Friday, July 02, 2010
Mourning Doves
I’m sitting outside working on a friend’s tune book--typesetting her Irish music on Coda Finale. It’s 8:30 PM and the traffic is light on Mishawaka Avenue. The usual dogs are barking and the birds are singing their territorial, courting, and feeding songs.
It takes very little effort to slip backwards in time to the early ‘60s when I used to roam about outside amidst the same repertoire of sound. The one that really takes me back is the call of the mourning dove. When the neighbors’ air conditioning compressor cycles off, it’s quiet, I’m fifteen again, wandering my family’s wooded back yard, wondering at that call, so lonely, so plaintive.
Dogs didn’t rile then like they do today. In our quiet neighborhood fifty years ago we befriended all the dogs: Wade Medlock’s chow, Tootie Oliver’s weiner dog, Dr. Lamon’s Dalmatian from across the street, our little black shaggy poodle. Everyone let their dogs out to roam in the late afternoon Georgia summer. They would gather in our front yard and sit in a circle, too hot to chase squirrels, gossiping, I’m sure, about who was sleeping with whom, and the foibles of their owners. Then at some mutual signal they would all get up and trot back home for the night.
The compressor cycles on again; I’m back in 2010. There are at least three doves this evening. Plaintive. Their accompanists are the hosts of sparrows nesting in the towering red oak in the back neighbor’s yard, in the tall evergreen hedge bordering our driveway, in the attic and eaves of the side neighbor’s house. As it grows darker the choirs of insects begin calling for their mates. Count the number of chirps and tell the temperature, so we learned in Cub Scouts.

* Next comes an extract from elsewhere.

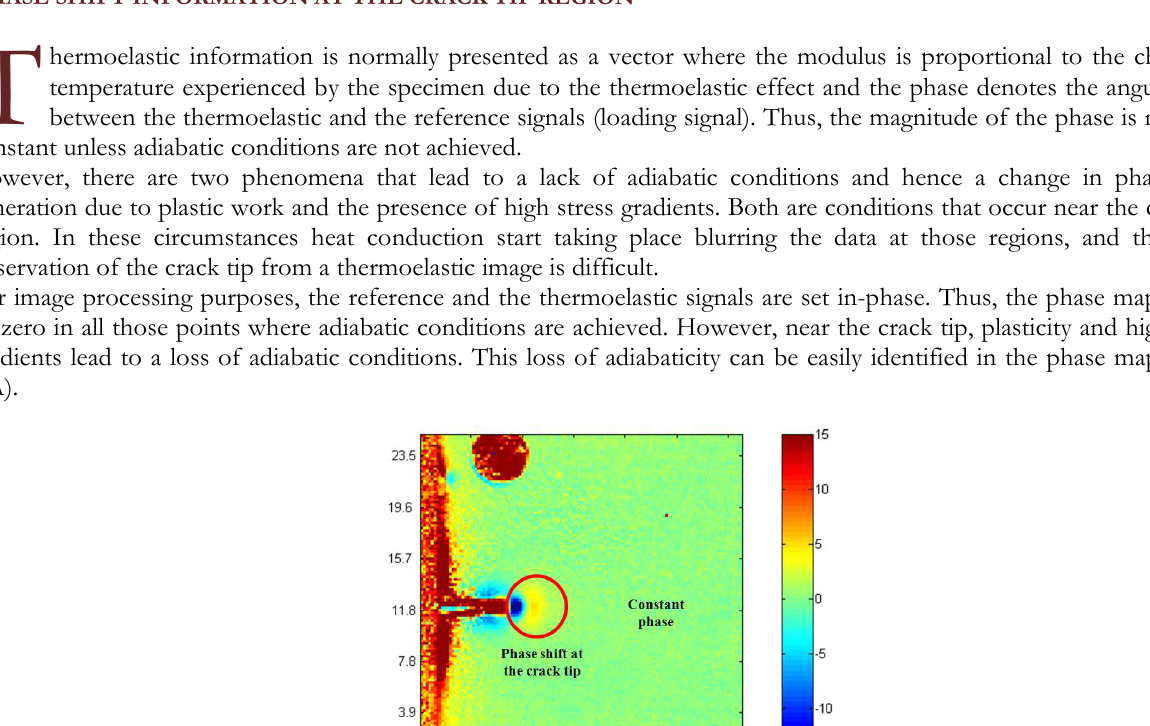
P HASE SHIFT INFORMATION AT THE CRACK TIP REGION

1961 - I play over in my mind’s eye the feeling I experienced at the mixer dance at school when for the first time a lovely girl I was dancing with sighed, laid her head on my shoulder and put her soft arms around me. I had only just learned her name.

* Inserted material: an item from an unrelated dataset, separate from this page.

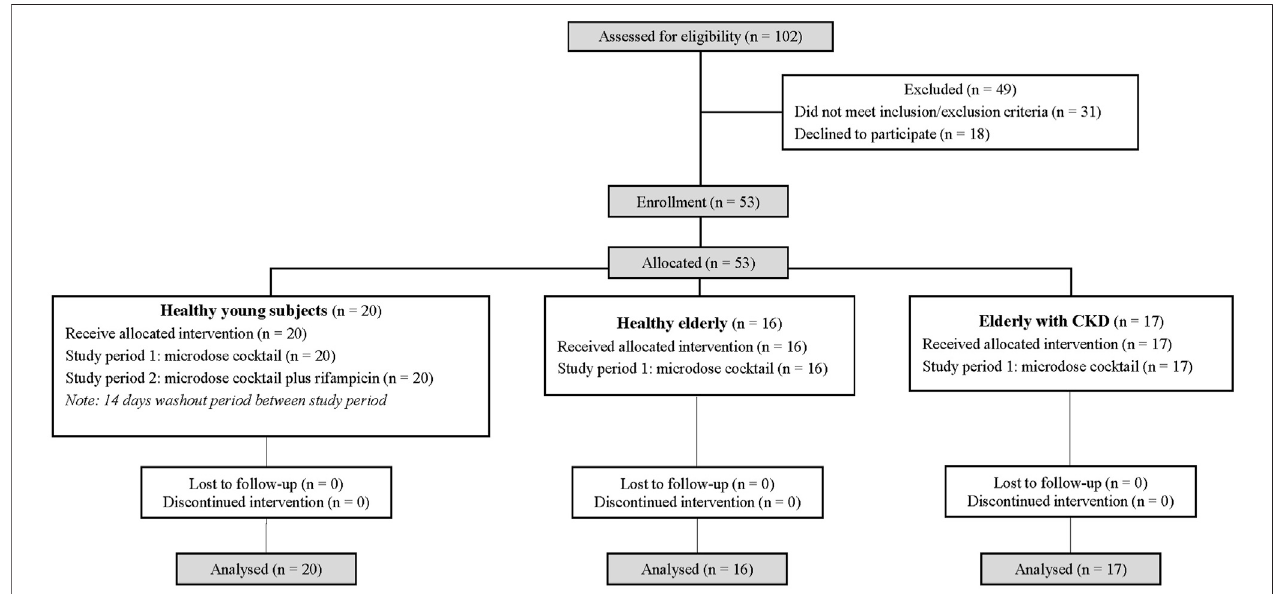
FIGURE 1 | Study fl ow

2010 - the jet airplane streaks across the sky, a star, lit by the sun now far over my horizon. I feel affinity with the doves’ calls, just as bewildered about love despite the intervening fifty years.
1961 - I play over the conversation with my friend about the civil rights riot we both watched on Cronkite the last night.
2010 - I play over the conversation with my friend about the G-20 riots in Toronto; that, too, is about poverty.
1961 – President John F. Kennedy - I attended his inauguration--it was bitter cold and snowy. I left full of hope.
2010 – President Barack Obama - I attended his inauguration--it was bitter cold that day, but me and a million others left full of hope.
1961 - I lay in bed with my little transistor and listen to WLAC-AM, the black-owned R&B station in Nashville, the ear bud in so no one would hear.
2010 - I listen to Celtic Connections, and continue working on the book.
1961 - American boys are dying in Viet Nam by ones and twos. It’s beginning to add up.
2010 - American boys, and girls now, are dying in Afghanistan, in ones and twos; It’s adding up.
The air conditioning compressor cycles off.
It cycles on.
The calls of the doves fade with the encroaching darkness, superseded by the crickets chirrupping. Cub Scouts count the frequency. Tell the temperature. I’m there and I’m here, only a short life away.